Last month when Greggs posted its first pre-tax loss since 1984, when it was first listed on the London Stock Exchange, it probably thought that things couldn’t get any worse.
Because this pre-tax loss of £65.2 million for the six month period to June 27 was as a direct result of the closure of their shops during the covid-19 lockdown that resulted in a like-for-like fall in sales of a massive 49%. This is evidenced by the like-for-like increased level of sales in the same six moth period last year that generated a reported pre-tax profit of £36.7 million. So because the period of enforced closure covered most of Greggs’ second trading quarter, the impact was significant.
So how could things get worse when the period of statutory lockdown has ended and its retail shops are back up and running? There are two reasons.

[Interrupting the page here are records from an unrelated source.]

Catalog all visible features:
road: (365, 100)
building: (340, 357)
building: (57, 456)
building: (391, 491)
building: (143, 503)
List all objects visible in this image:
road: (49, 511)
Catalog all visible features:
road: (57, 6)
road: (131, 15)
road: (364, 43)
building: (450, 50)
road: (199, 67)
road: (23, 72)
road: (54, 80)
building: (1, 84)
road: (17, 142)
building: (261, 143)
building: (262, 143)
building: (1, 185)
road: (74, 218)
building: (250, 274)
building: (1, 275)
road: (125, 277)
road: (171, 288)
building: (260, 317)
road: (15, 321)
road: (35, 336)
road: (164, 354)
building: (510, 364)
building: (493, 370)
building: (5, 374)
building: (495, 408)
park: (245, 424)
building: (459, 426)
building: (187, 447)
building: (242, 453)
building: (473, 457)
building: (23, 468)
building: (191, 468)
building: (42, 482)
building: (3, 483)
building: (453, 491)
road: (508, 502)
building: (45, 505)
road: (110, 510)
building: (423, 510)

The first is the impact of covid-19 and the lockdown on consumer behaviour. We have all seen the pictures and read the reports of empty streets and stations around commuter cities and towns. And because this is where many of Greggs’ retail bakery stores are located, there is still uncertainty as to when or indeed whether the level of last year’s sales will return. Only time will tell.
The second is that covid-19 has hit its distribution depot in Leeds with a round 20 of its staff there testing positive for the virus. And whilst other facilities can pick up the slack caused, the result is that Greggs’ shares have fallen by nearly two per cent.
Pre-pandemic, Greggs had aspirational development plans, building on their historical consistency of generating pre-tax profits. How will these be affected? Like all other businesses, there is no historical data on the impact of a national lockdown on which to base risk. So because of this uncertainty the future is unpredictable for everyone, including Greggs.